» **WHAT TO DO**: From the listing below, pull out every line where the string "ipeps" appears.

═══ INFORMATION SUPPLIED

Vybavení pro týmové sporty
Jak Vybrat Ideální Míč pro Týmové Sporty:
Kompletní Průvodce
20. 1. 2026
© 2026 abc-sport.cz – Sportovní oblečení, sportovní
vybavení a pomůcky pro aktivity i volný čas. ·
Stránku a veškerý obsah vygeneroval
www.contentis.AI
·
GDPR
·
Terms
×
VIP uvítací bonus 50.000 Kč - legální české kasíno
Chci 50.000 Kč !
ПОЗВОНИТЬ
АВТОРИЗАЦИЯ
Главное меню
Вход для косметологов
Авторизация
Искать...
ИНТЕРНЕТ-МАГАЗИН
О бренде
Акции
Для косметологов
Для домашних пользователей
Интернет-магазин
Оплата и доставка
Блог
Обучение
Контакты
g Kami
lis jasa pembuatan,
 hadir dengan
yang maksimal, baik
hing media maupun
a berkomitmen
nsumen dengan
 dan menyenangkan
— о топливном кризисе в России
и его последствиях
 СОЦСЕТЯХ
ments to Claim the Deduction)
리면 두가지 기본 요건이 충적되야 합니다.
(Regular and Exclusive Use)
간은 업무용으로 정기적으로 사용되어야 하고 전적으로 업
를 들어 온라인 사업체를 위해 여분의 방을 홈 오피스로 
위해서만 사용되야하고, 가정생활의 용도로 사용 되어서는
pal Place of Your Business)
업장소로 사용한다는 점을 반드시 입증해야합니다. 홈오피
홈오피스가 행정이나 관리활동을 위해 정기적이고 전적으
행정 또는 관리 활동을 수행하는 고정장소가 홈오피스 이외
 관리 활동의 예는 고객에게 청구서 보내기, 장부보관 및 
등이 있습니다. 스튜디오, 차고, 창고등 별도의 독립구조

══════
═══ INFORMATION SUPPLIED

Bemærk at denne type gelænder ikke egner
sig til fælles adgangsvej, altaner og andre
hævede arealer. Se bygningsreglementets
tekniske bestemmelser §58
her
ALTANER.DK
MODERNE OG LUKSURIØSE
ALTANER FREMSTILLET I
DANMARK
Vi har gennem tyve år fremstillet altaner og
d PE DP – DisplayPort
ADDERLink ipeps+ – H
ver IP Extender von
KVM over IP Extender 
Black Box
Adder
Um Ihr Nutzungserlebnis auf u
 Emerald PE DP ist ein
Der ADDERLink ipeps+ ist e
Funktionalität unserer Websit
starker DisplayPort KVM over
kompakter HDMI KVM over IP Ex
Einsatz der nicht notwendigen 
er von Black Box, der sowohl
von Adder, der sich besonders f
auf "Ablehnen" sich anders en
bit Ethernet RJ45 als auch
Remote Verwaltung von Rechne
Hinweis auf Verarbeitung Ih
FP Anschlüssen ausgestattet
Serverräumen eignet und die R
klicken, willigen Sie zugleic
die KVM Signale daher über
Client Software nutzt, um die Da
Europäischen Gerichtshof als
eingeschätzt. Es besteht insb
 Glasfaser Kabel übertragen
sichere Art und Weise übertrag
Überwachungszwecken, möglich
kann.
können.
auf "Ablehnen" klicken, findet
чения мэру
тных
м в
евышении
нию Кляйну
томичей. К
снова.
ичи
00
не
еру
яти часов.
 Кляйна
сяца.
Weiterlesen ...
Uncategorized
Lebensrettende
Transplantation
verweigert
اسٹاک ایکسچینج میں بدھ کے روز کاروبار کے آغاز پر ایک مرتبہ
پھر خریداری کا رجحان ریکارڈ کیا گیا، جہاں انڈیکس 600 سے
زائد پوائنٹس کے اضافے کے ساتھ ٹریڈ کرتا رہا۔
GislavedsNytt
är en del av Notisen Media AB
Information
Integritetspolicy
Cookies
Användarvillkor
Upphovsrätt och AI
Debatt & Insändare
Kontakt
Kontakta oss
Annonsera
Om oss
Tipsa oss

══════
═══ INFORMATION SUPPLIED

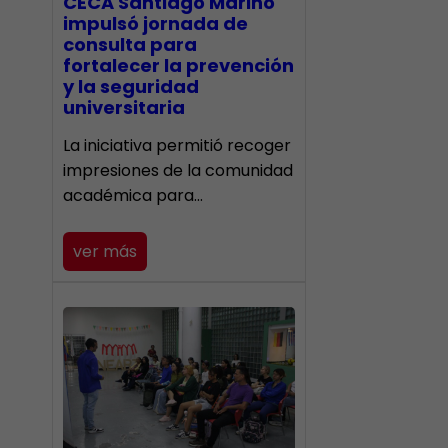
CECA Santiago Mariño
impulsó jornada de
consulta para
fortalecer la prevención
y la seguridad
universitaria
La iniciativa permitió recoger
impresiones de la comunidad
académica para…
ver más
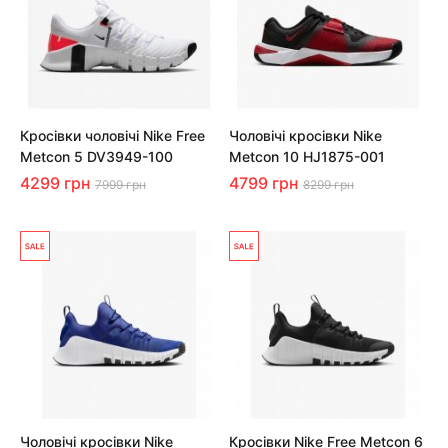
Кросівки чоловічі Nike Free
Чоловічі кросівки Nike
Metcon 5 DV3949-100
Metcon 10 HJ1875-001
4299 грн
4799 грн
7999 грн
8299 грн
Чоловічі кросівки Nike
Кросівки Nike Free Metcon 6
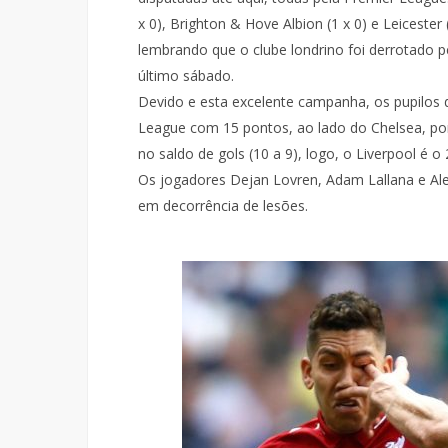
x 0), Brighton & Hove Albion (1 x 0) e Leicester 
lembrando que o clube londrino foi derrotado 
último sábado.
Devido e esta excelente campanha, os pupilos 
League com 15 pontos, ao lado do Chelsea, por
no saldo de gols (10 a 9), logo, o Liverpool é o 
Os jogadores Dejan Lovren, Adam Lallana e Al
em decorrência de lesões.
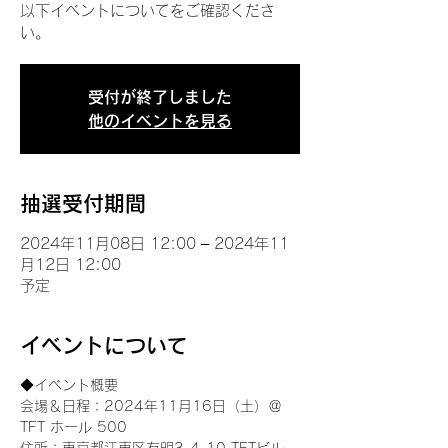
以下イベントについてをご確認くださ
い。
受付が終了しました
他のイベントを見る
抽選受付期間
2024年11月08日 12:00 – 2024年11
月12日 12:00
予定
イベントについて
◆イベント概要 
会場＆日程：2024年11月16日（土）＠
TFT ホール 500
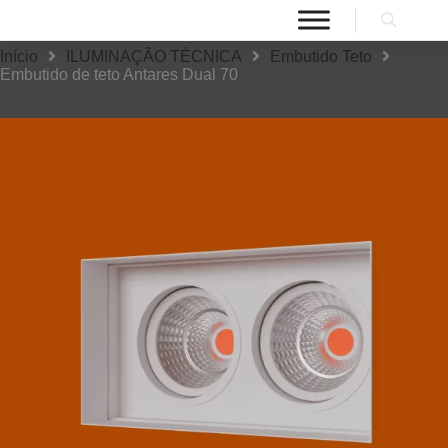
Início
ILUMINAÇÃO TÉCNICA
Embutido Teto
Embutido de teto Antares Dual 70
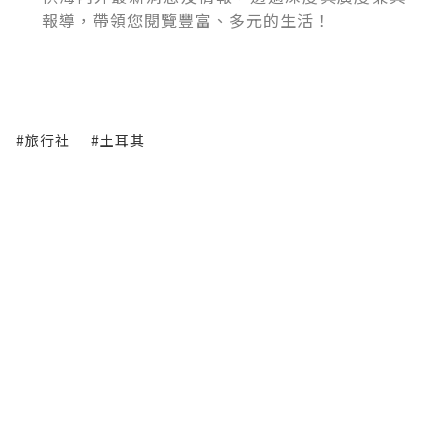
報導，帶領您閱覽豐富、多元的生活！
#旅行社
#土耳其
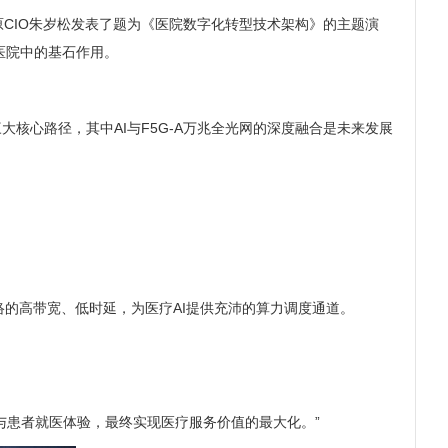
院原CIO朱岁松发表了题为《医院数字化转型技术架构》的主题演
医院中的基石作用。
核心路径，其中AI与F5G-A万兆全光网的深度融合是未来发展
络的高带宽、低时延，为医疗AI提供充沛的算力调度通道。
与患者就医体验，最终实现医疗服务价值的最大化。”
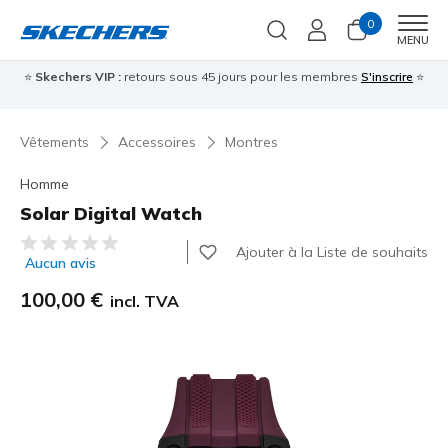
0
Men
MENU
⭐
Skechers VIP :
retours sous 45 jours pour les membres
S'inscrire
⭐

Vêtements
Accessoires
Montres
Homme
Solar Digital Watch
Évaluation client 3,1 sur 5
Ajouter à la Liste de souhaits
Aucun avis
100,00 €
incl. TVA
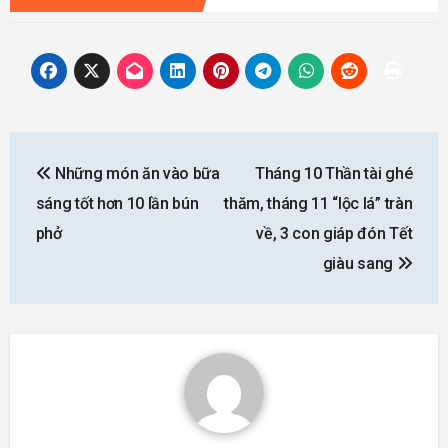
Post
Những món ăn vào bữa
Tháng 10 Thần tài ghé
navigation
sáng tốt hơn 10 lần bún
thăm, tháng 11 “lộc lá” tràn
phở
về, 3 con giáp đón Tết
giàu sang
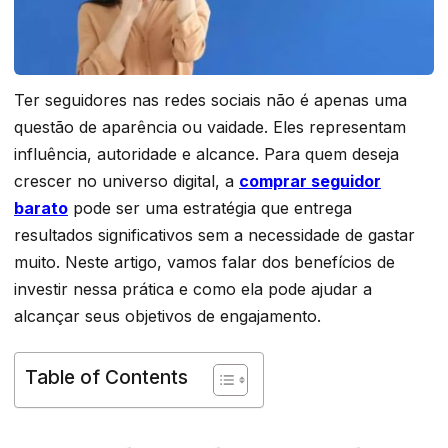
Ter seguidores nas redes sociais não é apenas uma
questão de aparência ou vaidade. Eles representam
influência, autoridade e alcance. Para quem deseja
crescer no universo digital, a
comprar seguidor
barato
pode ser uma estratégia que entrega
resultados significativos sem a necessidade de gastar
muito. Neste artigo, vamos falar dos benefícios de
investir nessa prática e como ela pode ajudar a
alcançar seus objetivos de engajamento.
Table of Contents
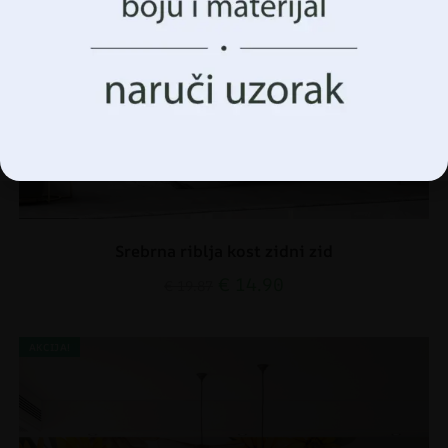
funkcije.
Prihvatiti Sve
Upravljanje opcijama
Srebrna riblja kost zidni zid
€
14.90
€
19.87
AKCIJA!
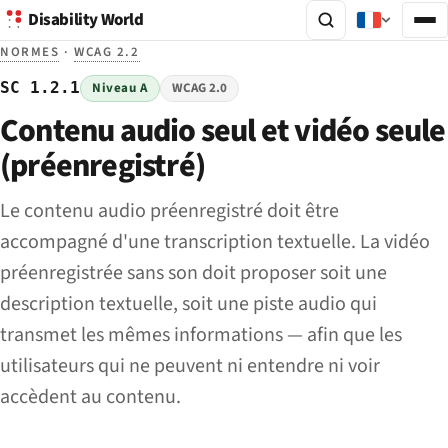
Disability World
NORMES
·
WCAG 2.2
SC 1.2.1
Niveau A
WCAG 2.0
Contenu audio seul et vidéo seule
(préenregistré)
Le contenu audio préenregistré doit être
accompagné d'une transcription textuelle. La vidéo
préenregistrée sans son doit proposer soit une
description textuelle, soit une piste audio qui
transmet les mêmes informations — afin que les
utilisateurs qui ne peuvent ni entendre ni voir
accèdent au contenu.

══════

» **EXERCISE RESPONSE**:
ADDERLink ipeps+ – H
Der ADDERLink ipeps+ ist e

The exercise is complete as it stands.